High Precision Fault-Tolerant Quantum Circuit Synthesis by Diagonalization using Reinforcement Learning

Resource efficient and high precision compilation of programs into quantum circuits expressed in Fault-Tolerant gate sets, such as the Clifford+T gate set, is vital for the success of quantum computing. Optimal analytical compilation methods are known for restricted classes of unitaries, otherwise the problem is intractable. Empirical search-based synthesis methods, including Reinforcement Learning and simulated annealing, can generate good implementations for a more extensive set of unitaries, but require trade-offs in approximation precision and resource use. We leverage search-based methods to reduce the general unitary synthesis problem to one of synthesizing diagonal unitaries; a problem solvable efficiently in general and optimally in the single-qubit case.

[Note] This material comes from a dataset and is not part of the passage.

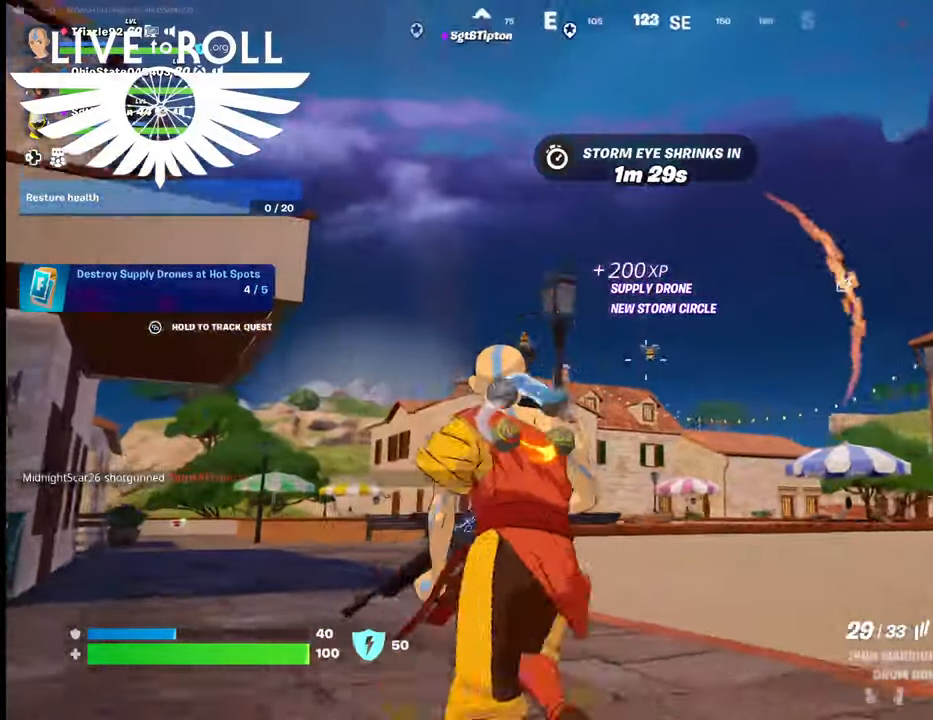
{"buttons": ["R2"], "left_stick": "center", "right_stick": "center", "events": [[134, "right_stick", "center"], [200, "left_stick", "center"], [400, "R2", "down"]]}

We demonstrate how our approach improves the implementation precision attainable by Fault-Tolerant synthesis algorithms on an array of unitaries taken from real quantum algorithms. On these benchmarks, many of which cannot be handled by existing approaches, we observe an average of 95% fewer resource-intensive non-Clifford gates compared to the more general Quantum Shannon Decomposition. On a subset of algorithms of interest for future term applications, diagonalization can reduce T gate counts by up to 16.8% compared to other methods.